Since June, climate change hasn’t been far from the minds of B.C. residents. After Lytton, B.C., experienced the hottest day ever recorded in Canada at the end of the month – part of a deadly heat dome that affected much of the prairies – and after fire swept through and destroyed the small village, the impacts of our warming planet have become very clear. Earlier in June, the federal government released a report that provided a look at the effects of climate change on communities, the environment and the economy in Canada, and how the country is adapting to the resulting challenges. “We are experiencing more extreme heat, less extreme cold, longer growing seasons, shorter snow and ice cover seasons, earlier spring peak streamflow, thinning glaciers, thawing permafrost and rising sea levels,” the report states. “Losses from extreme events, such as floods and wildfires, are also increasing.”

By and large, Dr. Menounos says, temperature is the most important factor that’s causing long-term change in glaciers. But precipitation variability in regions also matters, with dry conditions causing faster melt and Jetstream or storm tracks causing slower melt.

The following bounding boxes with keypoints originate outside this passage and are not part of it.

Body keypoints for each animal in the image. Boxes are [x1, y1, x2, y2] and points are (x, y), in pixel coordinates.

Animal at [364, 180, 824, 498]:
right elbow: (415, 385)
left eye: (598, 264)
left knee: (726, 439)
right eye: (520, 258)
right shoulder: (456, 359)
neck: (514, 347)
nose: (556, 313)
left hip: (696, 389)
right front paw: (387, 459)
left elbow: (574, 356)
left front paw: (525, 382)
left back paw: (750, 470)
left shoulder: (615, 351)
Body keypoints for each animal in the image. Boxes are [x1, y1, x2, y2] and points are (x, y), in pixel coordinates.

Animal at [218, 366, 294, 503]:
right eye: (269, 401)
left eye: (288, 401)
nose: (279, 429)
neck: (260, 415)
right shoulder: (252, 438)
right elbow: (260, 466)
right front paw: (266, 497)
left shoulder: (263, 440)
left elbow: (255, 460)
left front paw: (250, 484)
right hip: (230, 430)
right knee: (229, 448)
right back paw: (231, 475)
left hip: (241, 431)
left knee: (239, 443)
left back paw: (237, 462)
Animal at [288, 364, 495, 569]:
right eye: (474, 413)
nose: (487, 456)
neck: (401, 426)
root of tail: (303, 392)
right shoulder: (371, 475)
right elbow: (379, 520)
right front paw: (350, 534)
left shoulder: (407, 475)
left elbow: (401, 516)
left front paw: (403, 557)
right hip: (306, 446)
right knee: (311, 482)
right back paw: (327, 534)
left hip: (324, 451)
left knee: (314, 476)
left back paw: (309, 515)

Mountain glaciers are an important freshwater resource, he adds. And their retreat can have dire consequences. “When seasonal snowpack has been depleted – that is … the snow from last year or the year before is melted – you get to a situation where the glaciers start to produce their own meltwater, which supplements those rivers. And if you don’t have that buffering capacity of the glaciers, especially during warm, dry conditions, then it produces a lot of stress on ecosystems.” (According to BC Parks, changes could include more rain instead of snow in the winter, earlier spring melts and drier summers.)

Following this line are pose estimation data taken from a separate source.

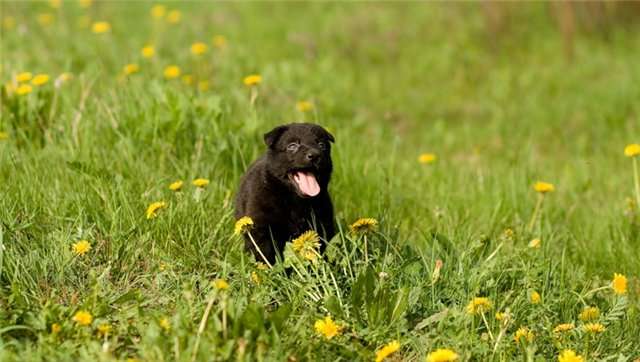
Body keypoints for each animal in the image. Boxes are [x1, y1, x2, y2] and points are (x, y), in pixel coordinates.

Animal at [234, 123, 336, 264]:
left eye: (321, 145)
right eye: (292, 146)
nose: (315, 155)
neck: (295, 200)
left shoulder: (322, 223)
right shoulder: (261, 227)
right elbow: (265, 253)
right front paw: (271, 269)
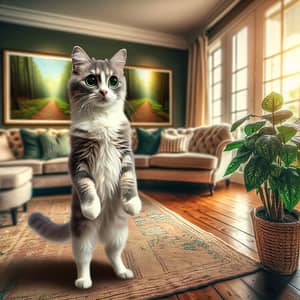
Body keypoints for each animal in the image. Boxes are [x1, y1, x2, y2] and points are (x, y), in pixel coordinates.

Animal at [28, 46, 142, 288]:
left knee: (113, 253)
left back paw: (122, 272)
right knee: (83, 258)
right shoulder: (78, 159)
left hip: (118, 233)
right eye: (91, 80)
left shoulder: (126, 153)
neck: (102, 120)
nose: (104, 91)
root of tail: (101, 230)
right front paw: (92, 207)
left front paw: (133, 203)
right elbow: (86, 186)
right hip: (82, 234)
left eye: (113, 80)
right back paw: (83, 280)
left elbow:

Dr. Menounos is trying to spread the message of his research; he has reached out to both the federal government and B.C. government with a summary of his team’s results. He also says the work will likely be featured in the next assessment report of the United Nation’s Intergovernmental Panel on Climate Change.

But the rate of glacial change around the world means that giants, like the glacier Klinaklini, may not have much time left on Earth’s surface. With an area of about 470 square kilometres, Klinaklini is melting; along with its adjacent Ha-Iltzuk icefield, Klinaklini has lost almost 14.5 billion tonnes of snow and ice since 2000, with 9.8 billion tonnes of that melt occurring since 2010. It’s “one of the most beautiful glaciers I’ve ever seen,” Dr. Menounos says. For now, “it’s iconic.”